◆ **課題と演習**
a – 労働基準法の賃金に関する問題文に示された選択肢を、記号と内容の組ですべて書き出しなさい。
b – 労働基準法の賃金に関する問題文を、最後の文に続けて書き継ぎなさい。

◆ **検討用本文**
───
労働基準法に定める賃金等に関する次の記述のうち、誤っているものはいくつあるか。
A 一つ B 二つ C 三つ D 四つ E 五つ
労働基準法 令和4年第6問 ア
通貨以外のもので支払われる賃金も、原則として労働基準法第12条に定める平均賃金等の算定基礎に含まれるため、法令に別段の定めがある場合のほかは、労働協約で評価額を定めておかなければならない。
則第2条第2項
根拠条文を確認します。
第二条 労働基準法(昭和二十二年法律第四十九号。以下「法」という。)第十二条第五項の規定により、賃金の総額に算入すべきものは、法第二十四条第一項ただし書の規定による法令又は労働協約の別段の定めに基づいて支払われる通貨以外のものとする。
労働基準法施行規則
② 前項の通貨以外のものの評価額は、法令に別段の定がある場合の外、労働協約に定めなければならない。
本肢は、「賃金五原則(通貨払い)」に関する問題です。
───
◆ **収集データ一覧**
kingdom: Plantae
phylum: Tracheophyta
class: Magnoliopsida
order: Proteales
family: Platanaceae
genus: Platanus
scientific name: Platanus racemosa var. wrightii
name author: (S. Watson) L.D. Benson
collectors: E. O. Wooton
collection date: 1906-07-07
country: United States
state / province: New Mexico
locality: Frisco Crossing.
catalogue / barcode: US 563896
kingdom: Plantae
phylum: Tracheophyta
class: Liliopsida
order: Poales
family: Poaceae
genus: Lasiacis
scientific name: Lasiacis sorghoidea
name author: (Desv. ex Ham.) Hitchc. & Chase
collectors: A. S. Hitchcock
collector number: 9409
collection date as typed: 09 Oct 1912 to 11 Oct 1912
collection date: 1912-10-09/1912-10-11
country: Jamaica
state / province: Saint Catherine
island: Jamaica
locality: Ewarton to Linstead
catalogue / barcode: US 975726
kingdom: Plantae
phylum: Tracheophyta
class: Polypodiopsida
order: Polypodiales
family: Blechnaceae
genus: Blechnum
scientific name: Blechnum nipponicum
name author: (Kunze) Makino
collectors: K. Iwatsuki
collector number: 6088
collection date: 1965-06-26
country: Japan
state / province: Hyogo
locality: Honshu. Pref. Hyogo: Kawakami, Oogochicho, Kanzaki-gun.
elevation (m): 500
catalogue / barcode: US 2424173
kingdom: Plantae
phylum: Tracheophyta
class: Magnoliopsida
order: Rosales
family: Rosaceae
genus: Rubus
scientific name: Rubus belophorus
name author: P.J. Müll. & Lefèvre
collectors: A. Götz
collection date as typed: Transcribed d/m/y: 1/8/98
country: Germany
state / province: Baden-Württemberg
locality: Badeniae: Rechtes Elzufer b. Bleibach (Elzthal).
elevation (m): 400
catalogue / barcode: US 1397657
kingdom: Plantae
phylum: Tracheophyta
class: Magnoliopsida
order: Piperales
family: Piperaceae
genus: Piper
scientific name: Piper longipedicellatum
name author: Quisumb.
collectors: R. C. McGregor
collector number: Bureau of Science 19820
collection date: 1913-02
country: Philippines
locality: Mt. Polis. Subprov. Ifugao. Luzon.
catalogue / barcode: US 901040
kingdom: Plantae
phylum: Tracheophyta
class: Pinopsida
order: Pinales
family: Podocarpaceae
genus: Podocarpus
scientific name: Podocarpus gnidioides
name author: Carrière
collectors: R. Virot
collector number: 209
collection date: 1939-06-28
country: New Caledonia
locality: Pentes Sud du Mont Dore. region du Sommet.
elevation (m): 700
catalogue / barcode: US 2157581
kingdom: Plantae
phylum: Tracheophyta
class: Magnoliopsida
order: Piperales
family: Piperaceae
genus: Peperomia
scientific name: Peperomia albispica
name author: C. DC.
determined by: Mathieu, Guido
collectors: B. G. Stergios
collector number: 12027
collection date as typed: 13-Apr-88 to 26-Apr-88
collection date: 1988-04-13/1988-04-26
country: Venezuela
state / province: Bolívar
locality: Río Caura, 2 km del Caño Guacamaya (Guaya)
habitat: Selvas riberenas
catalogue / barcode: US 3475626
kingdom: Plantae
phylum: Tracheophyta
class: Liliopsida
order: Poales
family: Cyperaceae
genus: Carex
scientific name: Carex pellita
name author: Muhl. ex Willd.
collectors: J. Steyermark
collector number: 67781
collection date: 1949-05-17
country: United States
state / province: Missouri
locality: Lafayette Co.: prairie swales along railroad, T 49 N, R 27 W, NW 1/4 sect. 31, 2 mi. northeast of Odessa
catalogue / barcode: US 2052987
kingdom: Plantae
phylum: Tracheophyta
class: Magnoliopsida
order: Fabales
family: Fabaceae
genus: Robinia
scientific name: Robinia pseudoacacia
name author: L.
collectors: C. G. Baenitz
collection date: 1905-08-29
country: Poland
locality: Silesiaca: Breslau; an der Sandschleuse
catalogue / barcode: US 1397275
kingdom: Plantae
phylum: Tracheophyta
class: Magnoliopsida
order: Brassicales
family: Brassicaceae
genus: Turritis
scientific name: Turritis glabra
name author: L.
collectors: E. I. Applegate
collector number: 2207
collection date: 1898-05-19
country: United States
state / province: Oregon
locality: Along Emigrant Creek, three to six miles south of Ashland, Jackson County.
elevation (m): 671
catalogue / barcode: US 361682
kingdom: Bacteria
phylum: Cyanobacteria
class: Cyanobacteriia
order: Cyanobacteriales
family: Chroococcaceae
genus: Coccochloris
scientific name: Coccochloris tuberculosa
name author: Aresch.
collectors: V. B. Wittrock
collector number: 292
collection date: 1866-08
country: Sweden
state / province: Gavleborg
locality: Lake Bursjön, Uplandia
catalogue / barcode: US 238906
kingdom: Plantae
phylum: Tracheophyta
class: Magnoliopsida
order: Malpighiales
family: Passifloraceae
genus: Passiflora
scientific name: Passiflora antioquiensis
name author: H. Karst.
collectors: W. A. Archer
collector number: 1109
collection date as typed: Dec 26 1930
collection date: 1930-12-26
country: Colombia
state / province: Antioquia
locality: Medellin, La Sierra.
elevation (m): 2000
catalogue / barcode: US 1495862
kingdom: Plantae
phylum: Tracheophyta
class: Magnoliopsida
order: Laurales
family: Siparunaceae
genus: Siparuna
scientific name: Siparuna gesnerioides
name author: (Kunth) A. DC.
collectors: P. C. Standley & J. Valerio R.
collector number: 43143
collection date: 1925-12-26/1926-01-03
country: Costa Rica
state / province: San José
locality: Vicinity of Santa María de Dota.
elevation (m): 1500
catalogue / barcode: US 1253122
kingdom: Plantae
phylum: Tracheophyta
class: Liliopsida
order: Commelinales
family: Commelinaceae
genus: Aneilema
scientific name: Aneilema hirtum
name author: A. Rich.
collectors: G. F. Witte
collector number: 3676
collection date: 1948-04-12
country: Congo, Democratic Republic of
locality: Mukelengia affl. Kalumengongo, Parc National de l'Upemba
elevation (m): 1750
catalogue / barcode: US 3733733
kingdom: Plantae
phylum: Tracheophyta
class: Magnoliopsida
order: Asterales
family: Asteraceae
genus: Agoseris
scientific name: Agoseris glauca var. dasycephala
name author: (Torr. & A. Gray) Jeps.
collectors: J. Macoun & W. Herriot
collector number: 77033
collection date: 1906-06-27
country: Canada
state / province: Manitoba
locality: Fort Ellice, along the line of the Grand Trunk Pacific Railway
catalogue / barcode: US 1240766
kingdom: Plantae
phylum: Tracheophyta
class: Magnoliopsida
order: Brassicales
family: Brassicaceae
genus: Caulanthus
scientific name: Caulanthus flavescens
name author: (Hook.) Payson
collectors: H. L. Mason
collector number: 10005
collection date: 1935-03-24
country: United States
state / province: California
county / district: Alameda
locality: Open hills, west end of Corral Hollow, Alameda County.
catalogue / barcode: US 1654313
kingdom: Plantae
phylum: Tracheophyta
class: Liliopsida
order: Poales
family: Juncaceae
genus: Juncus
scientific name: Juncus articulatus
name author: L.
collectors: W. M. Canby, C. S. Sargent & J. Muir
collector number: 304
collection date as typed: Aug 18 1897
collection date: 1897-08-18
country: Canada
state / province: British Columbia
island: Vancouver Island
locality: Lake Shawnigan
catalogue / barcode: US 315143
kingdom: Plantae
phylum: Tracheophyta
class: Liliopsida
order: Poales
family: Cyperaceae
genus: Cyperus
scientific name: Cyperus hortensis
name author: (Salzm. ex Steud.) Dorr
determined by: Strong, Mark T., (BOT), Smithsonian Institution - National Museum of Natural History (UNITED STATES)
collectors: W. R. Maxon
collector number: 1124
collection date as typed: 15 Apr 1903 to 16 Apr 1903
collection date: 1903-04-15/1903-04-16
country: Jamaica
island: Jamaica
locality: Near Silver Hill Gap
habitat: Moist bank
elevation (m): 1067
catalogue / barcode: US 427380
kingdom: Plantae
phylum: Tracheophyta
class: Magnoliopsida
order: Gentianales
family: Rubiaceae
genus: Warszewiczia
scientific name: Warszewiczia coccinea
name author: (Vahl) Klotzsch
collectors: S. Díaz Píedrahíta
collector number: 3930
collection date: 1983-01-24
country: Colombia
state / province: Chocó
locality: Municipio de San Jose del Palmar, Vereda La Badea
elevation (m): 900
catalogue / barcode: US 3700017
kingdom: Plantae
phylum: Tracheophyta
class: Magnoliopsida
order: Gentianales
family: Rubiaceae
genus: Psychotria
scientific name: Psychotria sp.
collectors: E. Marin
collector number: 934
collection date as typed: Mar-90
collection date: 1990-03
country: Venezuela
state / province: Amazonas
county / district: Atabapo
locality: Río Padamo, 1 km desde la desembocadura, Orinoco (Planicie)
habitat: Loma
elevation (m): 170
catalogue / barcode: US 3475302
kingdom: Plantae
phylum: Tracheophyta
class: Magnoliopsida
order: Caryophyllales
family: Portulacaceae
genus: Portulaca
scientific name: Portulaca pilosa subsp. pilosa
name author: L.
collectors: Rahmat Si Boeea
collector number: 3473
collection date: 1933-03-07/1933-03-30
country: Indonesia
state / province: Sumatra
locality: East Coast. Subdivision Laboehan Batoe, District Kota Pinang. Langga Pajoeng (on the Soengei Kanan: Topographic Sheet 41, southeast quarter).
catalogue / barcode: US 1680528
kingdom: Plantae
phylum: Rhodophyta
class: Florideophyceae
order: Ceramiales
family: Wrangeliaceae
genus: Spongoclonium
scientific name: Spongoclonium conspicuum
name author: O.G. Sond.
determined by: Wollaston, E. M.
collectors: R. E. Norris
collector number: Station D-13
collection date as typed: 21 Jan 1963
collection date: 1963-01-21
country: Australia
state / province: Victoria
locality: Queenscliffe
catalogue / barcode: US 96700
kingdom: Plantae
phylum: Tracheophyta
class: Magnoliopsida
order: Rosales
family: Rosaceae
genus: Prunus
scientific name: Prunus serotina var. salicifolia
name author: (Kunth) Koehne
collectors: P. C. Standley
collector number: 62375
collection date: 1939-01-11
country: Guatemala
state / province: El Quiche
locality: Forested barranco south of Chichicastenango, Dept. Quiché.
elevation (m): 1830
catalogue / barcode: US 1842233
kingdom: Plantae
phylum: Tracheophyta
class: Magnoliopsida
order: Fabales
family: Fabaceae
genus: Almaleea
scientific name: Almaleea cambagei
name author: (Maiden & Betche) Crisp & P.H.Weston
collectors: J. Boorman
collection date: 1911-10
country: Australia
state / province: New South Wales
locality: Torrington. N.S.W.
───
◆ **記述解答**
a –
A 一つ
B 二つ
C 三つ
D 四つ
E 五つ

b –
平均賃金の問題かな…と思いきや、本質的には、その平均賃金の算定基礎に含む「通貨以外のもので支払われる賃金」の話になります。
通貨以外のものの評価額は、もちろん「お金」というわかりやすい尺度ではなく「もの」である以上、その「もの」の価値は、人によって、場所によって、タイミングによって…といろいろな要素で変わります。
なので、あらかじめ、労働協約で労使合意の上でその「もの」の評価額を定めておかなければならない…と施行規則に規定されています。
そして、この「通貨以外のもので支払われる賃金」も、原則として平均賃金等の算定基礎に含めないと、労働者にとって不利になりますので、上記労働協約の定めに従って価値を評価したうえで、含める必要があるわけですね。
本肢は○です。
労働基準法 令和4年第6問 イ
賃金の支払期限について、必ずしもある月の労働に対する賃金をその月中に支払うことを要せず、不当に長い期間でない限り、賃金の締切後ある程度の期間を経てから支払う定めをすることも差し支えない。
法第24条第2項
根拠条文を確認します。
(賃金の支払)
労働基準法
第二十四条
② 賃金は、毎月一回以上、一定の期日を定めて支払わなければならない。ただし、臨時に支払われる賃金、賞与その他これに準ずるもので厚生労働省令で定める賃金(第八十九条において「臨時の賃金等」という。)については、この限りでない。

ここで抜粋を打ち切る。